What you will do ::
Reproduce all of the data, making sure that no line differs from the original.

Data records ::
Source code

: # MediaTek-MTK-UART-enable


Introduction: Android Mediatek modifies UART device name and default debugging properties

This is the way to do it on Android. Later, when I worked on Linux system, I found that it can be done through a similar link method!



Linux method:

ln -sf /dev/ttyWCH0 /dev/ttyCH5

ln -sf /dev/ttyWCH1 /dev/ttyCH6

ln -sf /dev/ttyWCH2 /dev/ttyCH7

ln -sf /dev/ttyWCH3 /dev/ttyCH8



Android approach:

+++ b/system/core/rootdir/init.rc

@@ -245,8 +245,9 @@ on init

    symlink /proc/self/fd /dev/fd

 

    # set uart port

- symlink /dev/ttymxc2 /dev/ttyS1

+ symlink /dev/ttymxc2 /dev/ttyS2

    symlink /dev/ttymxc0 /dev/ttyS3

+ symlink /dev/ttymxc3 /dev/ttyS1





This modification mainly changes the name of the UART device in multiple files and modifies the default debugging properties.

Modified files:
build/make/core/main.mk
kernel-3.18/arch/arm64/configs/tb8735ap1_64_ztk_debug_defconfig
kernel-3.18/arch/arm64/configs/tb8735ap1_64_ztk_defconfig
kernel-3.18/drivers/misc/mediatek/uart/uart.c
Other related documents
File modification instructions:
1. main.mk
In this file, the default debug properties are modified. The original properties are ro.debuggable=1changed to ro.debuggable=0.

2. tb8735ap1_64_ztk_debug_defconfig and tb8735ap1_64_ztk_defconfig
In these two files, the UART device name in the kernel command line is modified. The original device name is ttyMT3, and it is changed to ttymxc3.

Solution for this exercise ::
Source code

: # MediaTek-MTK-UART-enable


Introduction: Android Mediatek modifies UART device name and default debugging properties

This is the way to do it on Android. Later, when I worked on Linux system, I found that it can be done through a similar link method!



Linux method:

ln -sf /dev/ttyWCH0 /dev/ttyCH5

ln -sf /dev/ttyWCH1 /dev/ttyCH6

ln -sf /dev/ttyWCH2 /dev/ttyCH7

ln -sf /dev/ttyWCH3 /dev/ttyCH8



Android approach:

+++ b/system/core/rootdir/init.rc

@@ -245,8 +245,9 @@ on init

    symlink /proc/self/fd /dev/fd

 

    # set uart port

- symlink /dev/ttymxc2 /dev/ttyS1

+ symlink /dev/ttymxc2 /dev/ttyS2

    symlink /dev/ttymxc0 /dev/ttyS3

+ symlink /dev/ttymxc3 /dev/ttyS1





This modification mainly changes the name of the UART device in multiple files and modifies the default debugging properties.

Modified files:
build/make/core/main.mk
kernel-3.18/arch/arm64/configs/tb8735ap1_64_ztk_debug_defconfig
kernel-3.18/arch/arm64/configs/tb8735ap1_64_ztk_defconfig
kernel-3.18/drivers/misc/mediatek/uart/uart.c
Other related documents
File modification instructions:
1. main.mk
In this file, the default debug properties are modified. The original properties are ro.debuggable=1changed to ro.debuggable=0.

2. tb8735ap1_64_ztk_debug_defconfig and tb8735ap1_64_ztk_defconfig
In these two files, the UART device name in the kernel command line is modified. The original device name is ttyMT3, and it is changed to ttymxc3.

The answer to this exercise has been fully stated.